Before the new House convened in July 1720, Cooke published a pamphlet (A Just and Seasonable Vindication) in which he insisted that the House had an “indubitable, fudamental Right to Chuse their Speaker” and denied the governor’s right of veto. Upon the departure of Governor Shute and the presentation of his grievances before the Privy Council, Cooke was sent to England in 1723 to controvert the charges. This mission was fruitless and the Explanatory Charter of 1726 definitely gave the governor the right to disapprove the choice of the speaker.
Cooke was again chosen to the Council and when Governor Burnet arrived, directed the opposition to a fixed salary. In 1731 Governor Belcher appointed Cooke to the court of common pleas of Suffolk County. He remained a member of the House of Representatives but his popularity, which had kept the people “steady in the applause of his measures” began to decline because he seemed to favor a fixed salary for Governor Belcher. This inconsistency is difficult to explain, since Belcher’s confidential letters repeatedly refer to Cooke as his “inveterate enemy” and since the Governor in 1733 dismissed him from his judicial post.
In his opposition to royal prerogative, Cooke was not an entirely impartial and disinterested champion of liberty, for he was involved in speculative ventures in Maine timber lands; but Belcher asserted that he had "a fixt enmity to all Kingly Governments. ” His death in 1737 and the departure of Governnor Belcher mark the end of a political period in Massachusetts Bay.

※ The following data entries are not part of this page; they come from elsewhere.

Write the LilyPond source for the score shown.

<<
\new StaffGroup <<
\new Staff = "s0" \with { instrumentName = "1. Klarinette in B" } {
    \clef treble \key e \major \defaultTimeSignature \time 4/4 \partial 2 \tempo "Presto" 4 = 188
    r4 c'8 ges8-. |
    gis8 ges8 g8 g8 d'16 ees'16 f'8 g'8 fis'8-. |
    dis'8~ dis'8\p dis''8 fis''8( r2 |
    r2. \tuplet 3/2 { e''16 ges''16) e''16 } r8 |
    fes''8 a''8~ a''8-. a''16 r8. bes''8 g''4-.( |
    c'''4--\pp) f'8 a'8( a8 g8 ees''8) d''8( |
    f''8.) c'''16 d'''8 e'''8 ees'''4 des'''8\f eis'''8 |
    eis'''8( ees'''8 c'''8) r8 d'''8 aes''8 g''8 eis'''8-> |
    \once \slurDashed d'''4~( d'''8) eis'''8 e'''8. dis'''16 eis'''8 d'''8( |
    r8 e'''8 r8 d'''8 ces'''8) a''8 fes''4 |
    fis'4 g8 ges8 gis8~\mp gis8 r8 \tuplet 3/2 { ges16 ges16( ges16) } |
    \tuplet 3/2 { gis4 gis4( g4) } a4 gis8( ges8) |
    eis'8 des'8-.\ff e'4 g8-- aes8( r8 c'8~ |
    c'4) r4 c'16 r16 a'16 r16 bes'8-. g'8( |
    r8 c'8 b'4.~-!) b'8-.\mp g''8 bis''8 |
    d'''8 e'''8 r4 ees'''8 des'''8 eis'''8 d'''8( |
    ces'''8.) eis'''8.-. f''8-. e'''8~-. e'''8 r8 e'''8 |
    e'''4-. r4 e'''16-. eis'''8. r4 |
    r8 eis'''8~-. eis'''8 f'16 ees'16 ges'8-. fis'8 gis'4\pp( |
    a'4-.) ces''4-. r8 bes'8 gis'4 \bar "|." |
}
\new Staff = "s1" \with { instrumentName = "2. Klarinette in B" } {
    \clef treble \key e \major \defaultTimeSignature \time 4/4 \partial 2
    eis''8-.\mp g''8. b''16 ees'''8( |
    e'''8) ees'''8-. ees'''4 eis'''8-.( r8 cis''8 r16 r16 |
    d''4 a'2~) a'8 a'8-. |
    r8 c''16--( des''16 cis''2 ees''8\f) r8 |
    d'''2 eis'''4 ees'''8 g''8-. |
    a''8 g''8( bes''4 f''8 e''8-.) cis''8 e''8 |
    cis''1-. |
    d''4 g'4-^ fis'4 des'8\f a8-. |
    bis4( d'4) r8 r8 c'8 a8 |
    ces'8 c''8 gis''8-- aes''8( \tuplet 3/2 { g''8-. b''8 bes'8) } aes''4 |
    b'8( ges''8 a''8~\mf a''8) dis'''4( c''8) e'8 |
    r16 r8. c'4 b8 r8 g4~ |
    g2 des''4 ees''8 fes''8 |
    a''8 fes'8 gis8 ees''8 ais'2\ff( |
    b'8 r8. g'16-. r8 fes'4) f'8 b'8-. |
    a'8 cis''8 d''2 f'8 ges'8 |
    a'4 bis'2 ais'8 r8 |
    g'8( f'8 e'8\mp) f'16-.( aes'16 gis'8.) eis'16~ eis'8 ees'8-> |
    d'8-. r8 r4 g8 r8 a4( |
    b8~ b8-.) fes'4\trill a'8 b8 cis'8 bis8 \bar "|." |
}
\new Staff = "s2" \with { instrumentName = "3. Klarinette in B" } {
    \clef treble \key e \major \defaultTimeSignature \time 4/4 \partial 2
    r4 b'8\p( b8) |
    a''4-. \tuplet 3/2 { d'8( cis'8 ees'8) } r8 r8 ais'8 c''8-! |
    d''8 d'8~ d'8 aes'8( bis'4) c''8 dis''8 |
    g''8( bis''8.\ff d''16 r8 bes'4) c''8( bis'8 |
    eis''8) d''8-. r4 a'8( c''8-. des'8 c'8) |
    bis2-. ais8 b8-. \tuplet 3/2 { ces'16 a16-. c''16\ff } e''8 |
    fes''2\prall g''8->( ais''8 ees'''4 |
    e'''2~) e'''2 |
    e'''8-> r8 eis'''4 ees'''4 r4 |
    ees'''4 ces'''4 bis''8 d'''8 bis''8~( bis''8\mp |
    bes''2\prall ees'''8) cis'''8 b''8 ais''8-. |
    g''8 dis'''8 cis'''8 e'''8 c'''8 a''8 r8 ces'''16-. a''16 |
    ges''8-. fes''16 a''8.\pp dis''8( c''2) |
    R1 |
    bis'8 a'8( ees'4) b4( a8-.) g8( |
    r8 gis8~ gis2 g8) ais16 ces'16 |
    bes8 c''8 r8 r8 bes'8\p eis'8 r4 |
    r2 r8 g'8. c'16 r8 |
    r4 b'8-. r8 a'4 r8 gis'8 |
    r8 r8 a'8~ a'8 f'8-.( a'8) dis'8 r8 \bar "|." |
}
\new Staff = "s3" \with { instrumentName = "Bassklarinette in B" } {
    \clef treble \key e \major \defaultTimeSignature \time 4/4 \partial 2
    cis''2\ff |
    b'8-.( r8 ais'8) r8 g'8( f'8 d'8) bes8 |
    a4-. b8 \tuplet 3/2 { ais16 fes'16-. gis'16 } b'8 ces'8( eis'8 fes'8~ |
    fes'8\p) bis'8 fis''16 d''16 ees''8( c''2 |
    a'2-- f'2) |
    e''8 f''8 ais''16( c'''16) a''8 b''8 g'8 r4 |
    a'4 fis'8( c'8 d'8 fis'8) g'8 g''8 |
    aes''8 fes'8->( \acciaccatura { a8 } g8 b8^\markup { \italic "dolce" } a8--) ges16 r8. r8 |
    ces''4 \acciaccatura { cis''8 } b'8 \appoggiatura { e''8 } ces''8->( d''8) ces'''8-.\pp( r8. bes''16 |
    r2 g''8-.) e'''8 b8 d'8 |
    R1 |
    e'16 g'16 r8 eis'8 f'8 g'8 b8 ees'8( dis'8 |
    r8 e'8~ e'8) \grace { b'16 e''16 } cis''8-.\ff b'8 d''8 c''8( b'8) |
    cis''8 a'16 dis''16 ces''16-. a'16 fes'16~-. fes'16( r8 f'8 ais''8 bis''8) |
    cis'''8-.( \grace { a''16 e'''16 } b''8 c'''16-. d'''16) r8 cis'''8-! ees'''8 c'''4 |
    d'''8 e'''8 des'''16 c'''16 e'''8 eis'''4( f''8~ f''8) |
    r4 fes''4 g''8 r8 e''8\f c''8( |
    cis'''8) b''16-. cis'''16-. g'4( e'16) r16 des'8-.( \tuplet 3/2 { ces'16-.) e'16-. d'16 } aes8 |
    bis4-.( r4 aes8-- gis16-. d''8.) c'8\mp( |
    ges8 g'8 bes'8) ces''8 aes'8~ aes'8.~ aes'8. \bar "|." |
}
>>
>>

Cooke and his father inherited independent traditions of the old Massachusetts colony and transmitted them to the era of Adams and Otis.
( The 18th century was a wealth of knowledge, exploration...)
He was a long-time leader of the puritan or anti-prerogative faction in Massachusetts.
The younger Cooke was truly a leader, and the "masterly hand from School Street" directed the political events of his generation.
His marriage to Jane Middlecott, great-granddaughter of Gov. Edward Winslow, occurred in 1703.